Wellbeing fears raised for UK’s ‘extreme internet users’

Written by: Pete Henshaw | Published:

More than a third of 15-year-olds in the UK are classed as “extreme internet users”, meaning they are online for more than six hours a day.

This is markedly higher than the average across other countries within the OECD and brings with it repercussions for the young people’s health and wellbeing.

The findings come in a report published last week by the think-tank Education Policy Institute (EPI). They also reveal that
94.8 per cent of 15-year-olds use social media – slightly above the OECD average.

The report presents a review of the research evidence relating to social media use and its impact on mental health among other areas.

It highlights the benefits of social media, including on homework, creative projects and social connections.

It also points to evidence showing that moderate use of social media can help to build digital skills and resilience. Those facing mental health problems can also source help via the internet and social media.

However, the study identifies a range of risks associated with social media, including excessive internet use, sharing too much private information, cyber-bullying, the impact on body image, and harmful content or advice (especially related to self-harm).

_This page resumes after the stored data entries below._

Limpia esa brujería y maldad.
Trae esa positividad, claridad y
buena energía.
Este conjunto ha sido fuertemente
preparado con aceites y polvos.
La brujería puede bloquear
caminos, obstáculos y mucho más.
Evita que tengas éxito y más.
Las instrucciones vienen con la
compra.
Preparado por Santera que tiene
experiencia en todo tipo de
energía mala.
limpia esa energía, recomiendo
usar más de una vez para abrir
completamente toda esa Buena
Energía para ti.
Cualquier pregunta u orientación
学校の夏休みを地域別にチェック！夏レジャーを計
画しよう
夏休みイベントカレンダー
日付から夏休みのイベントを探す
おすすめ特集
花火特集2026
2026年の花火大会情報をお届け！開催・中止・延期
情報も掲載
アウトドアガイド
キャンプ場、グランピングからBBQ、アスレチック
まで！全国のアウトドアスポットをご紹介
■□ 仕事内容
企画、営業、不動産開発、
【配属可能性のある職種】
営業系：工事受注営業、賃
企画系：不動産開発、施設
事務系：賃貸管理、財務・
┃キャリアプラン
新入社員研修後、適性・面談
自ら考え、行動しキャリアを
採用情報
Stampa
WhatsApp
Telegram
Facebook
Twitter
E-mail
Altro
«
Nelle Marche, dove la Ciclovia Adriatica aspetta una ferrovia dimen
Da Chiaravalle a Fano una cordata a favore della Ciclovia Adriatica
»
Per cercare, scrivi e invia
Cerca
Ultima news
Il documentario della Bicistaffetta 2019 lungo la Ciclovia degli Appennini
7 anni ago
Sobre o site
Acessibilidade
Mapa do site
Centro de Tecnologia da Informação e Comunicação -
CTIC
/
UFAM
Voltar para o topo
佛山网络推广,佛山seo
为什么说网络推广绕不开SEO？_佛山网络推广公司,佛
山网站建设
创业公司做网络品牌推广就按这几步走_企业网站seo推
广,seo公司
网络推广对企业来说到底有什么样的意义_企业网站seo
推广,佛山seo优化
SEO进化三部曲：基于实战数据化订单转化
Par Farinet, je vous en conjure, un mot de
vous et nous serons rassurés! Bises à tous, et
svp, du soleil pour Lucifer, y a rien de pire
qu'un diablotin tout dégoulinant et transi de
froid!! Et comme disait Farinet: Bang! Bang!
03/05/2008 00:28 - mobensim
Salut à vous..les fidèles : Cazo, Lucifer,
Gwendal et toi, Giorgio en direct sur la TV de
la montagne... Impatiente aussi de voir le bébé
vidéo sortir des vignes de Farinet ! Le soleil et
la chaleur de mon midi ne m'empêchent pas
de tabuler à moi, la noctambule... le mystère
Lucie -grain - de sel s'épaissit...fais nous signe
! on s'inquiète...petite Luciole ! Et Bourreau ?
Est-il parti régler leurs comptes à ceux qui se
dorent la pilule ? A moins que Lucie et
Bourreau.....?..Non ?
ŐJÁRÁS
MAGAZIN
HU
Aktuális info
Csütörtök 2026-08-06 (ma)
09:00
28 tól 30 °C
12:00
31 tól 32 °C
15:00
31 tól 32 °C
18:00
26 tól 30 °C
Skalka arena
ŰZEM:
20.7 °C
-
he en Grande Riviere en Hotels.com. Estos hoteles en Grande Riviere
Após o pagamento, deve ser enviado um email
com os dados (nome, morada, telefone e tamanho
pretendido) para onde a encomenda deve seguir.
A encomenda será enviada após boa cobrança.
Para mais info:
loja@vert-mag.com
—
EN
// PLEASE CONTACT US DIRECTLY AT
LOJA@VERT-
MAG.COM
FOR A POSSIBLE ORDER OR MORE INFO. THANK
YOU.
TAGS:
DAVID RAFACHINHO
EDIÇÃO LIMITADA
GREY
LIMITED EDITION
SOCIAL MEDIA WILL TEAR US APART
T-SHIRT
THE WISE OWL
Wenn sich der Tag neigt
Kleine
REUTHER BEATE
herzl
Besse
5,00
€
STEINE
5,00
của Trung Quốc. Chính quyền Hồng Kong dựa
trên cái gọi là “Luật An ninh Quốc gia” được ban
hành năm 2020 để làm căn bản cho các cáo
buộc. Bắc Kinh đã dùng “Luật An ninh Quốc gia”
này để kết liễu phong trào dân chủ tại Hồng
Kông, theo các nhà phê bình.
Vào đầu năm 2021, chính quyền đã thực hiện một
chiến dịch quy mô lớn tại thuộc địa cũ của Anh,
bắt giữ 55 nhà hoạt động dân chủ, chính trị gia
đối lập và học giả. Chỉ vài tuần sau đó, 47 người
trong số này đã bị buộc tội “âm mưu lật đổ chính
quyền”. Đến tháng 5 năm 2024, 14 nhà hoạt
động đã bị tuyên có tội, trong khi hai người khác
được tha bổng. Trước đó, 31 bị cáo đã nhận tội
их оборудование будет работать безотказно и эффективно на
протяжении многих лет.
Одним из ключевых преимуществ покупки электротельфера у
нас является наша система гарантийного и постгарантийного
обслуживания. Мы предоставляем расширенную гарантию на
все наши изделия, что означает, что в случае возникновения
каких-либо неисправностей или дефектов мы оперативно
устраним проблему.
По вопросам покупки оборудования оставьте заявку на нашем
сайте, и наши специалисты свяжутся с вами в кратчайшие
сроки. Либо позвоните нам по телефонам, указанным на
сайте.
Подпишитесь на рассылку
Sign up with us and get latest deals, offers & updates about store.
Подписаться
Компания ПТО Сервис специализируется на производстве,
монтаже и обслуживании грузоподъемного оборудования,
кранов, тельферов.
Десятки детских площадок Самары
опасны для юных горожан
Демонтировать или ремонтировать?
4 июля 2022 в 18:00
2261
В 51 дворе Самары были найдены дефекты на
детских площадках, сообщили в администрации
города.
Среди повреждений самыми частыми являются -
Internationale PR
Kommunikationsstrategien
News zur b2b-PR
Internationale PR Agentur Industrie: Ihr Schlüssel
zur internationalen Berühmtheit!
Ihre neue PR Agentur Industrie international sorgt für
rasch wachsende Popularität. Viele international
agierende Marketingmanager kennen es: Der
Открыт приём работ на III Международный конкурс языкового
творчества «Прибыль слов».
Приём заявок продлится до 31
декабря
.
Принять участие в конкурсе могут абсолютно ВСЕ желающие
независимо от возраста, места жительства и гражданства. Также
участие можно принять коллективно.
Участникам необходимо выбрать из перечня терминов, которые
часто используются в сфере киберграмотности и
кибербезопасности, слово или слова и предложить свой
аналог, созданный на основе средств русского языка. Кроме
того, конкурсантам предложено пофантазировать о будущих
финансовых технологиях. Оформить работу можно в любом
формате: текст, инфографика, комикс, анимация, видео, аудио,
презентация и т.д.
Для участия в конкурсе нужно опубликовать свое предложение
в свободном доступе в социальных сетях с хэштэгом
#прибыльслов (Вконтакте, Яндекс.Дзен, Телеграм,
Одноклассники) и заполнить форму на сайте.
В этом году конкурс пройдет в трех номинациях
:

It states that 34 per cent of UK children have experienced one or more of these risks.

And, perhaps obviously, it warns that the more time young people spend online, the more likely they are to report issues such as bullying and mental health problems. Also, young people who spend longer amounts of time online are more likely to report lower levels of life satisfaction.

However, the report says that more research is needed to “understand the causal relationship between social networking and mental health and wellbeing problems”.

The report adds: “These are indicators of association and do not necessarily prove that social media causes harm to young people’s wellbeing. This may be a sign that young people are using the internet as a coping mechanism when they experience difficulties at school. Equally, it could be the case that excessive internet use is preventing these young people from developing stronger relationships offline.”

There is also a warning for policy-makers in the report: “Policy-makers have struggled to keep pace with technological change. Successive governments, while having offered guidance and resources, made changes to the curriculum, and implemented strategies to promote safety, are often unable to keep abreast with the fast-changing nature of online risk – meaning responses to protect, and build resilience in, young people are inadequate and often outdated.”

Emily Frith, director of mental health at the EPI, said: “This report highlights how social media, when used in moderation, can have a beneficial impact on young people. While we also find a negative link between excessive social media use and young people’s mental wellbeing, there is no evidence that it is the direct cause of such problems.

“Our research highlights the importance of equipping young people with skills that help them counter emerging online risks. That doesn’t mean protecting them from the internet but rather putting forward proactive measures centred on resilience-building – an approach that is vital in helping young people lead safe digital lives”.